Funny thing, though: Tamra found the missing bracelet on her own ankle. This makes things a bit sensitive between Mindy and Annette, who has called Danny eight times to “invite” Mindy and him to a “guilt dinner.” This is how Catholics work, he tells us. Mindy will need to wear all black. “The only thing I have that’s black is my Catwoman costume,” she replies.
More important, she won’t be able to cover Peter’s shift. He’ll have to stay sober at the rave with Abby. Luckily, he does, because he gets a text that a patient is delivering. “Come back later,” Abby says, “and bring the baby.”
The “guilt dinner” is one of those times when we can appreciate Mindy for who she is: On the one hand, she has matured since the beginning of the show; she does seem to care about others besides herself, namely Danny and his family. On the other hand, her almost psychotic self-confidence kicks in here to great effect. She is not cowed by Annette’s prayer about “the wrongful accusations leveraged against the elderly.” She is not even fazed when Annette continues, “Please spare Mindy the pestilence, spoils, and famine you are surely considering right now. Although a little famine wouldn’t be the worst thing in the world.” Mindy simply replies, “That was a beautiful and kind of pointed prayer.”

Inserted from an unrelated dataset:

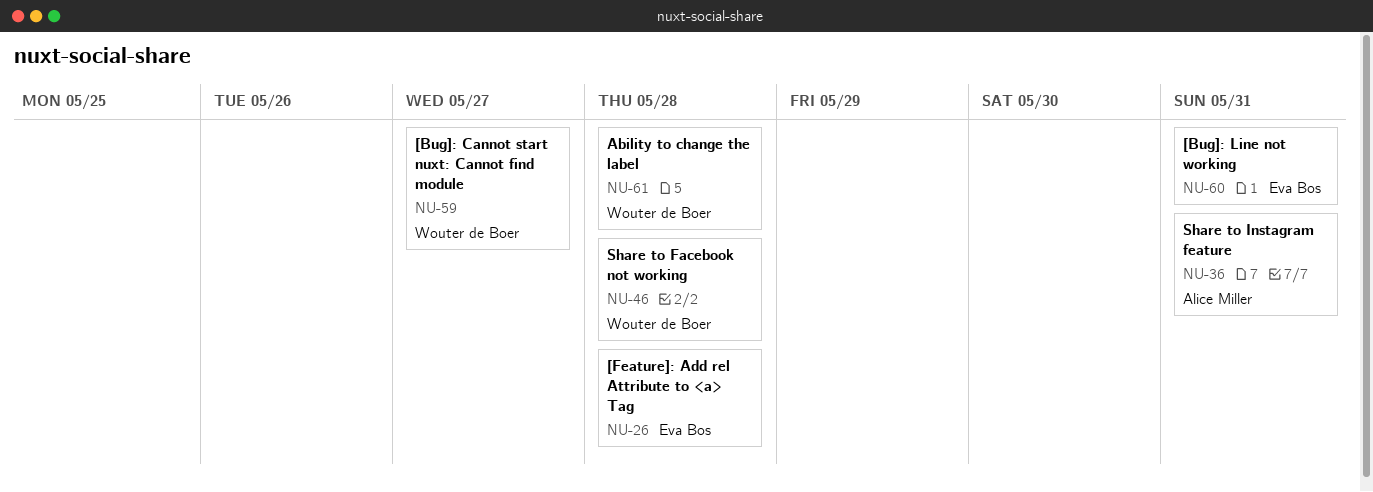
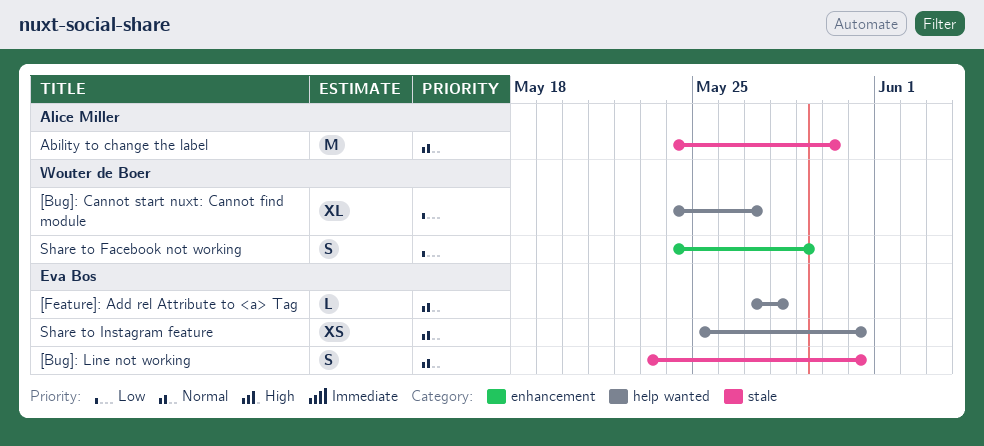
Ability to change the label, owner: Wouter de Boer -> Alice Miller
Ability to change the label, due: May 28 -> May 30
Share to Facebook not working, due: May 28 -> May 29
Share to Instagram feature, owner: Alice Miller -> Eva Bos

Mindy goes on to say that she saw Annette steal the jacket, and the still-attached ink tags back her up. Annette is busted. Annette admits to having just started shoplifting last year. Danny insists everyone will go and apologize to the store the following day (except Dot, who is not sorry about this).
That said, once they try to apologize the next day, they find out that Annette could be charged with a felony. Mindy won’t have it; instead, she suggests they make a run for it. They do, and they make it. Family first — Mindy is maturing, in her own strange way.
Meanwhile, Peter delivers a baby while receiving a text from Abby: “Only ten more DJs until the headliner!” Peter is maturing, too, having some, as he says, “hard-core epiphanies.” (I want this to be the title of one of my future memoirs.) He actually wants a girl who likes brunch, not a girl who’s still high from the night before. Hmm, interesting: Do you think Peter is essentially becoming the male Mindy of this show? Will he experience the tribulations of romantic-comedy land that she once did, while she explores a monogamous relationship? Worse things could happen.